PRAGUE, March 12 : The United States’ ambassador to ‌NATO said on Thursday that all allies must “pull their weight,” after Czech lawmakers approved a 2026 budget that cuts defense outlays.
Czech Prime Minister ​Andrej Babis’ government, in power since December, pushed a revamped budget through the lower house on Wednesday evening which cut the defense ministry’s allocation versus a previous proposal to 154.8 billion crowns ($7.31 billion), or 1.73 percent of gross domestic product.

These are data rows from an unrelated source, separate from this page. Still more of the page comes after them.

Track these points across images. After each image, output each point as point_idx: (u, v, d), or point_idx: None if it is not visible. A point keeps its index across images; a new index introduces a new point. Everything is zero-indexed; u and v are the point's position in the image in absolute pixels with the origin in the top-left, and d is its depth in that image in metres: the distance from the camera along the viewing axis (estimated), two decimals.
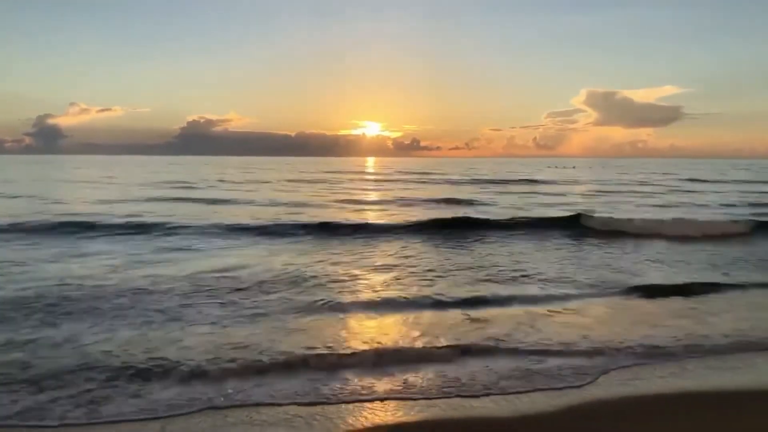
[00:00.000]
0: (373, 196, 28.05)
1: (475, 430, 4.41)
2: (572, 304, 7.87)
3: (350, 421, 4.48)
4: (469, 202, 24.13)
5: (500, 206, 22.38)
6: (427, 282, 9.13)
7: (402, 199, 25.76)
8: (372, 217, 17.85)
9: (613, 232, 14.97)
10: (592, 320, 7.18)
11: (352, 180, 43.69)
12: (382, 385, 5.16)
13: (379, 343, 6.14)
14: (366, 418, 4.55)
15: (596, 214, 16.96)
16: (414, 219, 16.71)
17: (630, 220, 16.07)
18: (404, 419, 4.55)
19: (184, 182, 37.15)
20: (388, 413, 4.66)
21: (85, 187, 32.02)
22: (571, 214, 17.05)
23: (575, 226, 15.69)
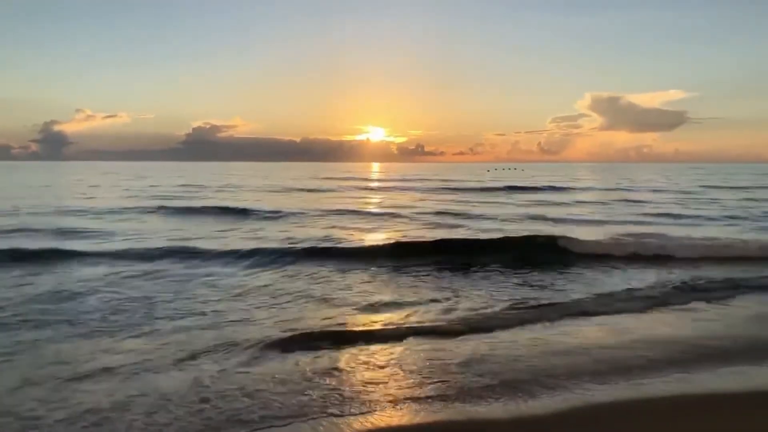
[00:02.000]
0: (353, 206, 25.24)
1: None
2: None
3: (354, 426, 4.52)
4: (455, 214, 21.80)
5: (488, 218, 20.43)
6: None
7: (376, 211, 23.17)
8: (315, 235, 15.02)
9: (599, 257, 12.30)
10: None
11: (341, 188, 40.66)
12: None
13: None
14: (369, 422, 4.60)
15: (576, 237, 14.16)
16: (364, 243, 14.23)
17: (619, 243, 13.39)
18: (405, 423, 4.59)
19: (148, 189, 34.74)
20: (388, 418, 4.69)
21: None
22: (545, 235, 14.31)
23: (551, 250, 12.86)
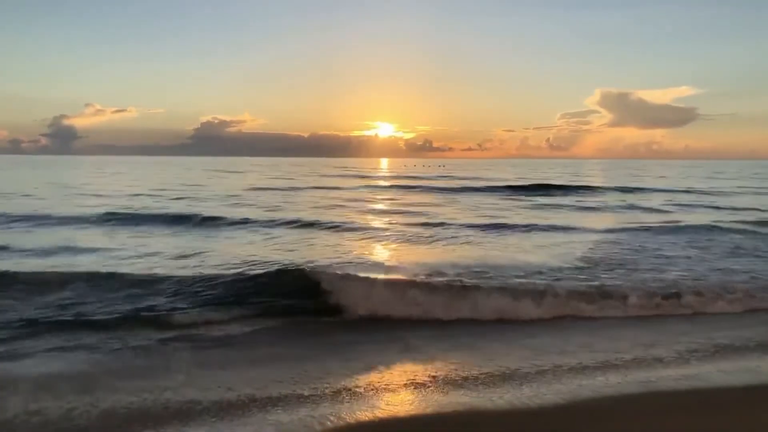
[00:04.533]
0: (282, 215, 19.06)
1: (478, 423, 4.42)
2: None
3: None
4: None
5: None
6: None
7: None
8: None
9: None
10: None
11: (312, 189, 36.03)
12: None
13: None
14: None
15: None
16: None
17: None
18: (406, 413, 4.58)
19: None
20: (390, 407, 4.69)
21: None
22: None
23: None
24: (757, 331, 7.00)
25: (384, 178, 49.87)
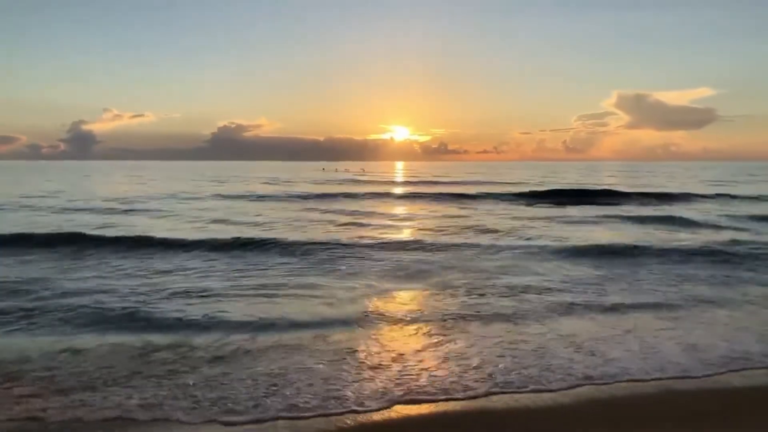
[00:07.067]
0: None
1: (487, 423, 4.42)
2: None
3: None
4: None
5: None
6: None
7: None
8: None
9: None
10: None
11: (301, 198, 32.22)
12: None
13: None
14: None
15: None
16: None
17: None
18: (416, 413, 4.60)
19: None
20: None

That is below a NATO target of 2 percent of GDP already expected before alliance members pledged last year in the Hague ‌to raise defense spending ‌to 3.5 percent of GDP plus ​1.5 percent ‌on ⁠other defense-relevant investments ​over ⁠the next decade.
The Czech Finance Ministry says total defense spending in the budget will reach 2.07 percent of GDP, but the country’s budget watchdog has warned that includes money earmarked elsewhere, like for the transport ministry for road projects, that may not be recognized by NATO.
“All Allies must pull their weight and ⁠honor The Hague Defense Commitment,” US Ambassador to ‌NATO Matthew Whitaker said on X ‌on Thursday with a picture of ​a news headline on the Czech ‌budget approval.
“These numbers are not arbitrary. They are about ‌meeting the moment — and the moment requires 5 percent as the standard. No excuses, no opt-outs.”
European NATO countries are under pressure to raise defense spending amid the Ukraine-Russia war ‌and at US President Donald Trump’s urging.
Babis, whose populist ANO party won elections last year, said ⁠in February ⁠the country was “certainly not” on the path to raising core defense spending to the 3.5 percent target, saying there was a different focus, like on health care.
The budget watchdog on Thursday reiterated “strong doubts” that some spending deemed defense in this year’s budget would meet NATO’s definition.
President Petr Pavel, a former NATO official, has also said defense cuts risked a loss of trust from allies — but has signalled he would not veto the budget.
US Ambassador to Prague Nicholas Merrick said last ​week the Czech Republic may ​slip to the bottom of NATO’s defense-spending ranks.